Канцлеру Гитлеру я смог довольно кратко осветить все тяжелые проблемы и трудности, стоящие перед нашим нынешним правительством. Особо подчеркнув необходимость уточнений границы в тех местах, которые являются для нас жизненно важными, я разъяснял значение соответствующих уступе к для формирования нового отношения к рейху. Я закончил заверениями, которые были включены в коммюнике, о том, что мы хотим лояльно, без каких-либо задних мыслей приспособиться к новой обстановке, что необходимо, учитывая хотя бы позицию Германии в отношении нашей нынешней политики.
Гитлер детально знает нашу внутреннюю и внешнюю политику, в том числе и с точки зрения личностей. Вообще методы и секреты нашей внутриполитической кухни не являются какой-либо тайной для Германии, наоборот, именно они вызывают пренебрежение к нашей системе. Делая нам последнее предостережение в феврале, Гитлер верил, что оно будет понято нами. Этого, однако, не случилось. Он считает недоступной пониманию ошибкой наши расчеты на помощь извне, которая была невозможна, о чем нетрудно было получить точную информацию. Он прямо упрекал нас в слепоте, в том, что мы по-детски воспринимали желаемое за действительное.

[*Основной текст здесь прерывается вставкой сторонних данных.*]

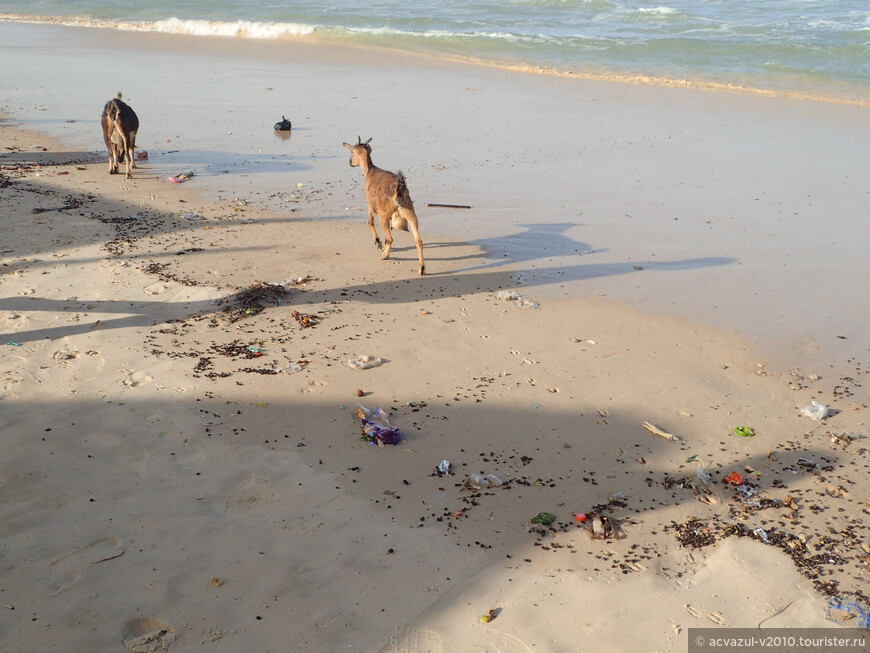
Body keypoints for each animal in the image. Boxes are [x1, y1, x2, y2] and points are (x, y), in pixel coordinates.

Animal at [342, 136, 424, 274]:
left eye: (352, 152)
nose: (350, 162)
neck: (370, 170)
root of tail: (399, 188)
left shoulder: (370, 206)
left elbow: (370, 223)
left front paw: (377, 242)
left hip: (384, 215)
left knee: (389, 237)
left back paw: (385, 255)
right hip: (410, 212)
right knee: (418, 240)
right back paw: (422, 268)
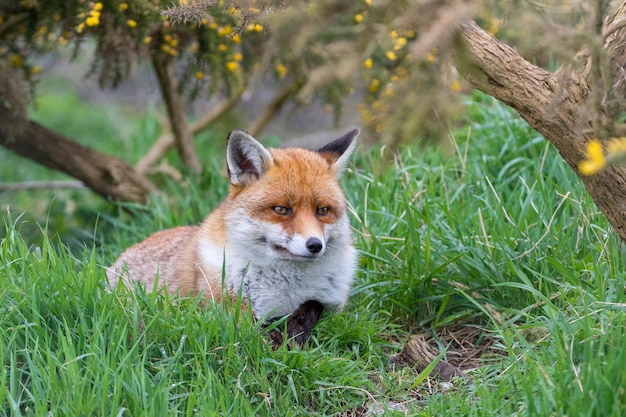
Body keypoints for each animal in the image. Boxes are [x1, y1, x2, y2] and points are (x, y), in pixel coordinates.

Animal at [108, 128, 356, 334]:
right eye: (281, 209)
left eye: (323, 210)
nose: (314, 245)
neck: (288, 288)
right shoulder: (227, 307)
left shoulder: (333, 304)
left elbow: (310, 310)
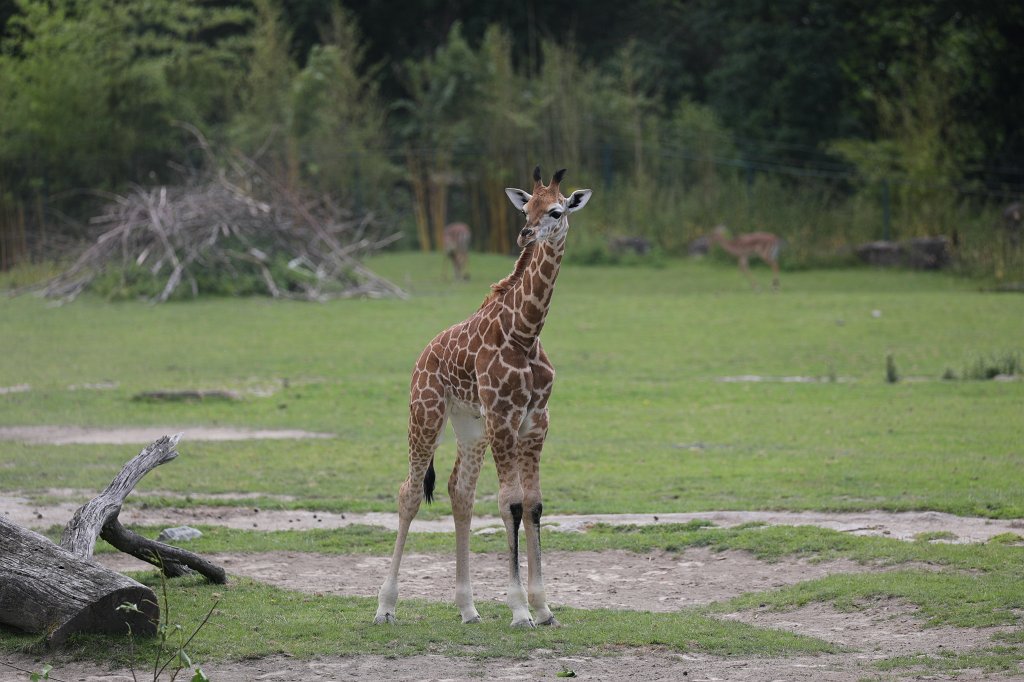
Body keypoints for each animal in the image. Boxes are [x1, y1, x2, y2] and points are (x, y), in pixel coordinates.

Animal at [374, 166, 592, 628]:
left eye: (557, 210)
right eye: (526, 208)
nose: (526, 234)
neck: (525, 333)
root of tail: (423, 355)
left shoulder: (536, 420)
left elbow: (534, 504)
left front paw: (543, 608)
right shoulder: (503, 417)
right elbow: (510, 504)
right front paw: (519, 610)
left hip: (469, 426)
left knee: (460, 493)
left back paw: (468, 608)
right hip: (425, 413)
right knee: (409, 492)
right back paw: (385, 606)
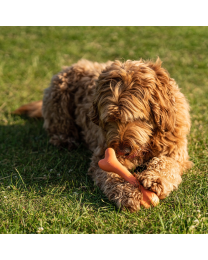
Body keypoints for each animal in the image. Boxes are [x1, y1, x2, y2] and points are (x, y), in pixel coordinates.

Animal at [13, 58, 193, 211]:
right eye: (110, 119)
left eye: (136, 118)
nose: (123, 151)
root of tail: (74, 65)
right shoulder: (103, 155)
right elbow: (113, 174)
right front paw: (128, 193)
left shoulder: (176, 150)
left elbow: (168, 163)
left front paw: (155, 179)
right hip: (57, 96)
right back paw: (65, 140)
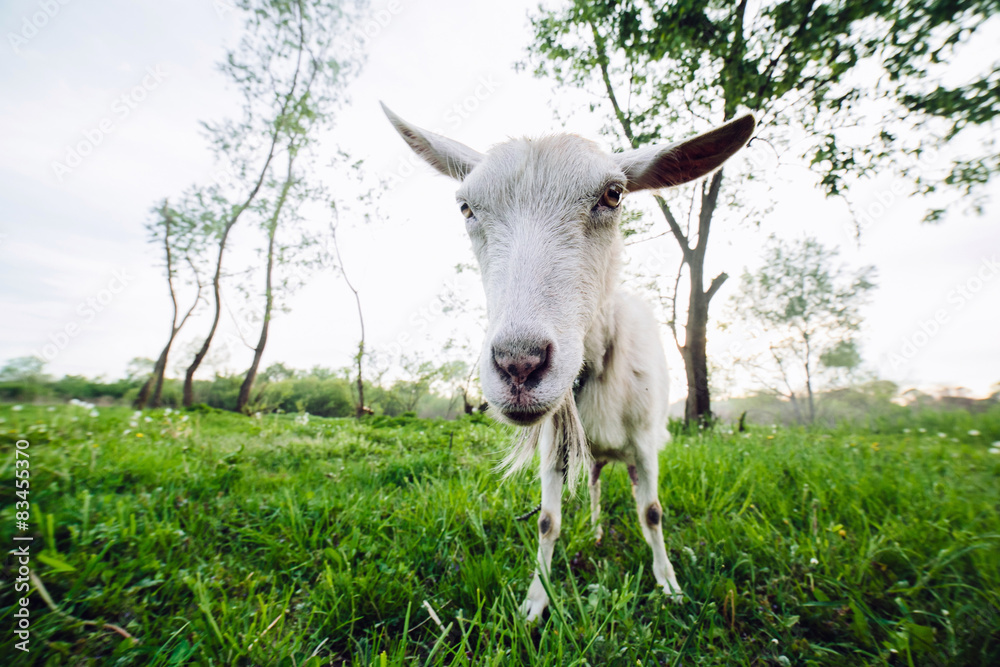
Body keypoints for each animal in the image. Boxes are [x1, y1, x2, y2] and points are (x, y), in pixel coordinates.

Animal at [383, 103, 755, 621]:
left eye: (613, 195)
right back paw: (596, 532)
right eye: (466, 207)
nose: (519, 364)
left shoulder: (646, 443)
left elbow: (652, 512)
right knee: (595, 485)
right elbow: (546, 521)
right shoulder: (553, 448)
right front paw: (534, 602)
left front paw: (670, 586)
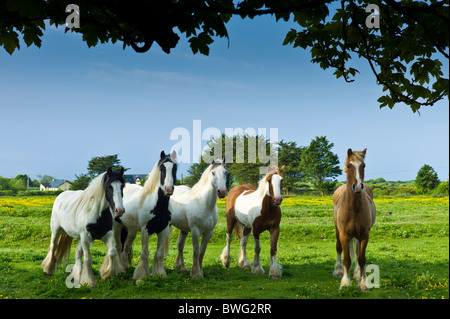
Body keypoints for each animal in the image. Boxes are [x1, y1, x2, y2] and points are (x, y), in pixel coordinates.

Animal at [114, 151, 178, 282]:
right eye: (162, 168)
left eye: (175, 168)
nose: (169, 189)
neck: (158, 206)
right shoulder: (145, 230)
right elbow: (145, 253)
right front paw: (141, 275)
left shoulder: (163, 230)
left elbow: (159, 254)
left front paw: (159, 273)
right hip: (118, 225)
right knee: (119, 247)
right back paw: (121, 269)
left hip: (131, 230)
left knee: (126, 248)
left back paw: (125, 268)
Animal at [332, 149, 374, 292]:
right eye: (349, 166)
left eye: (363, 166)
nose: (358, 187)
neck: (354, 207)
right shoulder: (344, 235)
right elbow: (347, 259)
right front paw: (345, 283)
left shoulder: (364, 235)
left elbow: (361, 259)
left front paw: (363, 283)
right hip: (338, 232)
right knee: (339, 248)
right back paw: (338, 272)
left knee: (356, 252)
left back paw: (356, 274)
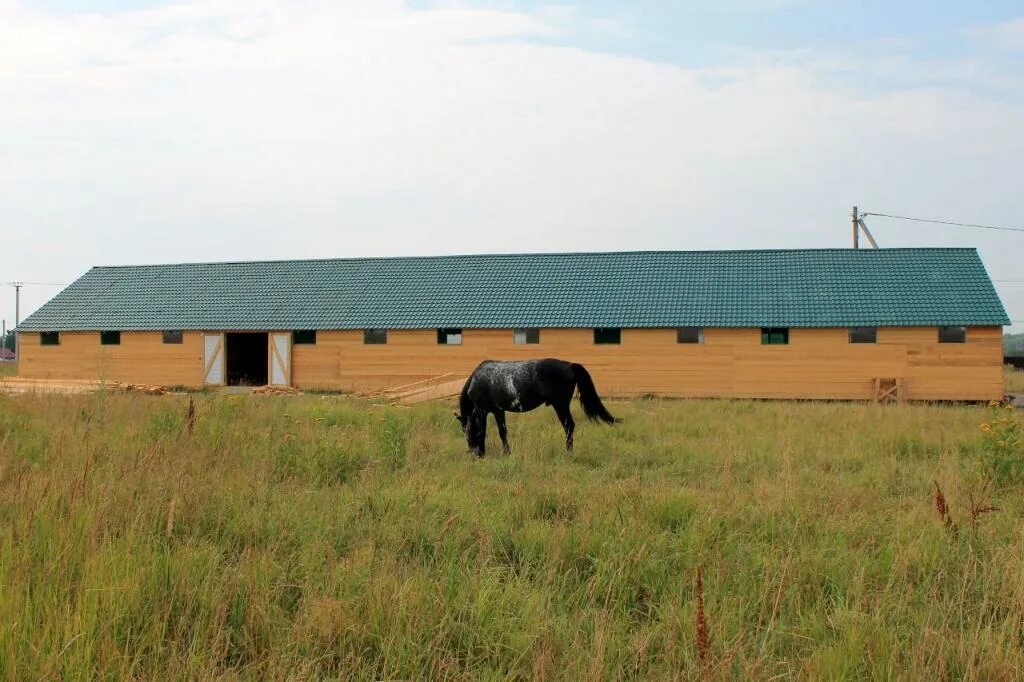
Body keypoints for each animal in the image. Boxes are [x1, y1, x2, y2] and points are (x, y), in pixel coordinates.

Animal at [456, 356, 614, 456]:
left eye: (465, 429)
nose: (472, 451)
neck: (477, 379)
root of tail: (569, 365)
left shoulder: (481, 410)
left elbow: (482, 431)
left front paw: (482, 453)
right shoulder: (498, 411)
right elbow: (502, 432)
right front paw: (507, 453)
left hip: (561, 404)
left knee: (569, 425)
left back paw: (568, 451)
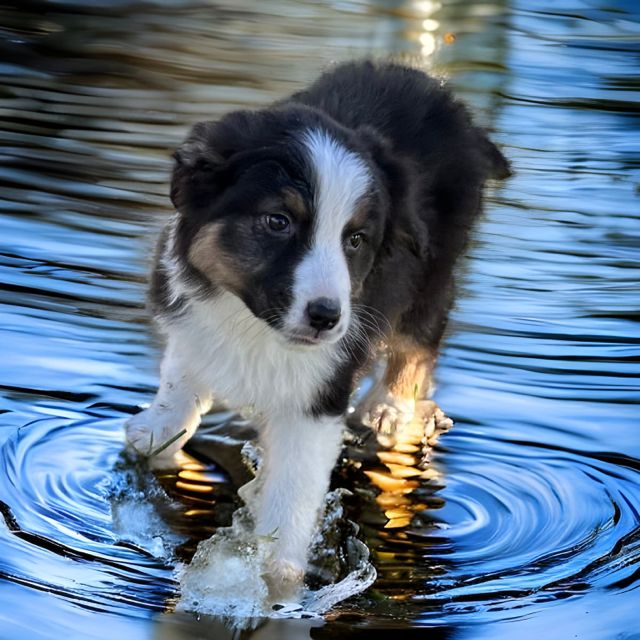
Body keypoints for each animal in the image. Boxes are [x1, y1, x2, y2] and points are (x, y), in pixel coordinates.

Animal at [126, 60, 510, 600]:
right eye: (278, 221)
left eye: (356, 239)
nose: (327, 317)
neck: (253, 325)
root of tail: (445, 99)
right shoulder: (188, 305)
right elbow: (185, 363)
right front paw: (160, 426)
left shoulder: (322, 391)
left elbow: (294, 489)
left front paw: (275, 580)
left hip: (434, 266)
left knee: (421, 336)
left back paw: (389, 405)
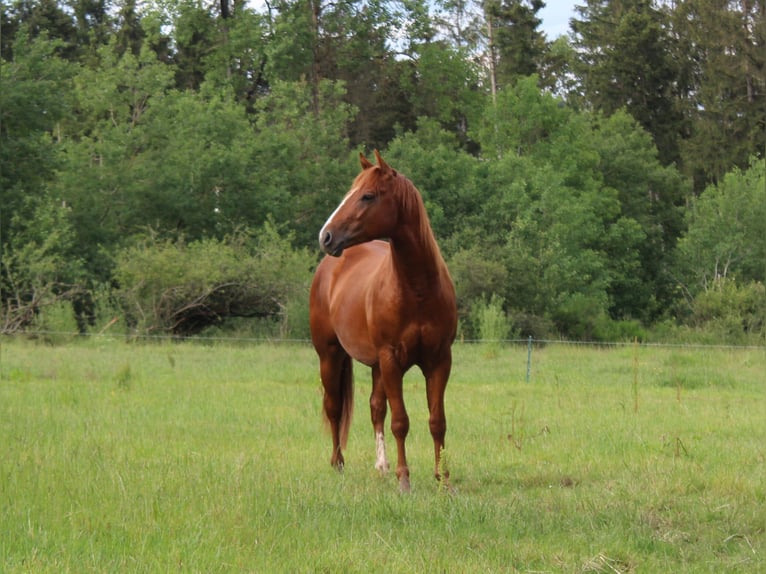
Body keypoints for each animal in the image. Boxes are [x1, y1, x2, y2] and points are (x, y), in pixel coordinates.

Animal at [308, 151, 460, 492]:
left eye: (368, 195)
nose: (326, 236)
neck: (417, 289)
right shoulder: (392, 360)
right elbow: (401, 421)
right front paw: (405, 479)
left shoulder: (439, 360)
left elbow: (437, 421)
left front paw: (443, 479)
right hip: (330, 355)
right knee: (334, 408)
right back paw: (338, 464)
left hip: (376, 365)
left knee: (376, 407)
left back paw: (382, 466)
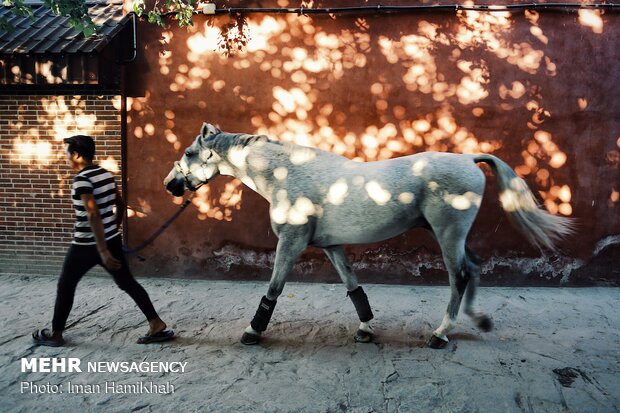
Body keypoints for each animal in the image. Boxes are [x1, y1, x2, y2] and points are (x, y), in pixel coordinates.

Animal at [163, 122, 572, 348]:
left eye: (189, 152)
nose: (171, 185)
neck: (287, 175)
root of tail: (469, 159)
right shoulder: (331, 246)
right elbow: (352, 286)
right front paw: (365, 328)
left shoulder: (291, 242)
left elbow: (274, 288)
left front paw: (252, 332)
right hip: (453, 236)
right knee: (473, 269)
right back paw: (479, 321)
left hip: (447, 234)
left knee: (459, 276)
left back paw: (440, 334)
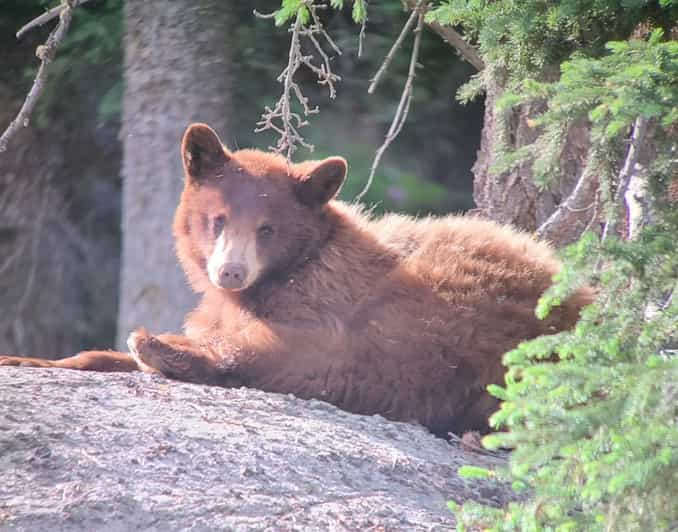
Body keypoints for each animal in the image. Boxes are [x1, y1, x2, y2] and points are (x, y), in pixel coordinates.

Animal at [0, 123, 592, 436]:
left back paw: (160, 349)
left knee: (370, 367)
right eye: (218, 219)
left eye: (268, 228)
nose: (230, 271)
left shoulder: (327, 299)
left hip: (461, 300)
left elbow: (312, 356)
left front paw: (162, 347)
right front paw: (33, 358)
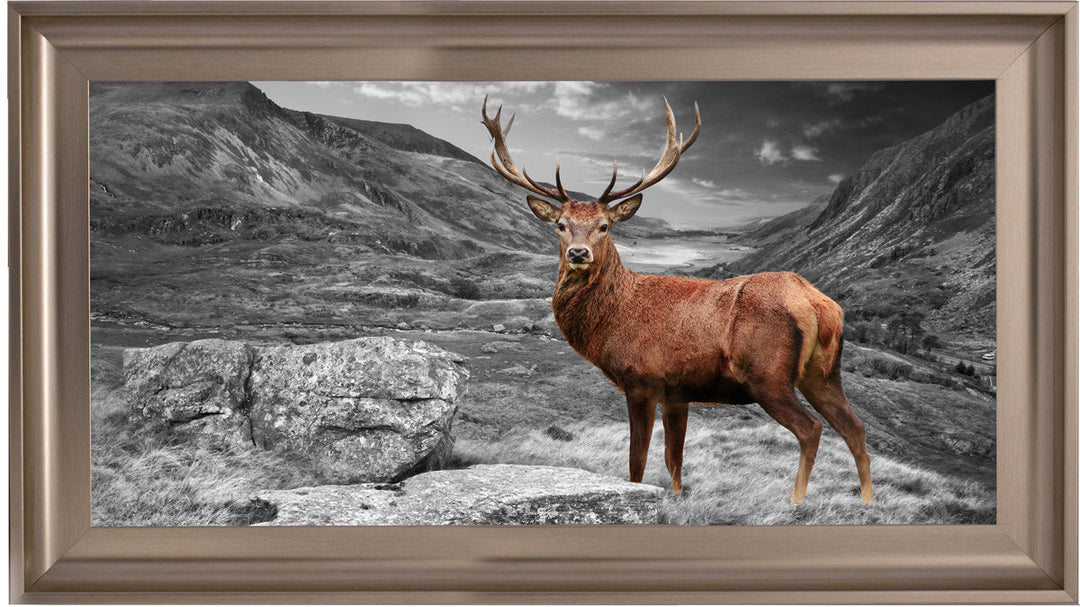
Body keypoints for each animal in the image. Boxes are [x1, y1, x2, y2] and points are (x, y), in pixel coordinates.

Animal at [480, 96, 874, 504]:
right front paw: (678, 498)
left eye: (605, 226)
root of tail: (820, 305)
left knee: (811, 429)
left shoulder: (642, 379)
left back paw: (796, 501)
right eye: (560, 225)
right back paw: (867, 500)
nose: (578, 253)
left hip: (768, 374)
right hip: (823, 373)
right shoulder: (678, 393)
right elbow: (674, 460)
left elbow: (637, 462)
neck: (613, 320)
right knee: (855, 427)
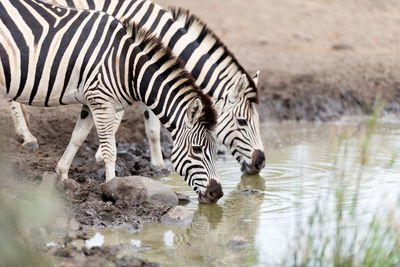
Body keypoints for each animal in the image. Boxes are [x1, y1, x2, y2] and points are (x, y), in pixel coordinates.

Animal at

Он требует точного выяснения дипломатических обстоятельств нашей последней мобилизации, были ли в этом виновны наши люди или также Запад своей неискренней, двойной игрой. Он считает счастливым тот факт, что наших парией не погнали на напрасную бойню. Он решительно заявил, что наше нынешнее положение, когда мы вклиниваемся в жизненное пространство Германии, совершенно однозначно диктует нам необходимость политики дружбы и согласия с рейхом. Он подчеркнул, что если бы мы вздумали вернуться на старый путь, то нас молниеносно постигла бы окончательная катастрофа. Единственная гарантия, которая при нынешних условиях может иметь для нас цену, — это его гарантия, и он ее даст, как только мы урегулируем свои проблемы с Венгрией.
Ему не нужны никакие лишние чехи, поскольку он придерживается этнических принципов, но некоторые меньшинства должны остаться у нас и у него. Границы V зоны являются окончательными, возможны лишь незначительные коррективы — он мог бы забрать у нас гораздо больше, а Англия и Франция дали бы согласие и на это.
В заключение я хотел бы сказать о том, к какому выводу я пришел после поездки. Отныне единственное спасение для нас состоит в том, чтобы видеть вещи такими, какими они являются в действительности, и не поддаваться никаким химерам и миражам. Наша внешняя политика после урегулирования болезненных территориальных вопросов будет политикой малого нейтрального государства по примеру Дании — это будет политика покорности. Чем больше сократится ее политическая часть, тем большее значение приобретет ее экономическая и торговая часть. Лишь обратившись к нашим внутренним проблемам, путем радикального переустройства, улучшения и повышения материального уровня жизни нашего народа мы соберем новые силы и сможем верить в лучшее будущее государства и нации.
Печат. по арх. Опубл. в сб. «Das Abkommen von München 1938». Praha 1968, S. 284—286.
Примечания
1. Имеются в виду Чехия и Моравия.
2. — «тесное сотрудничество и приспособление» (нем.).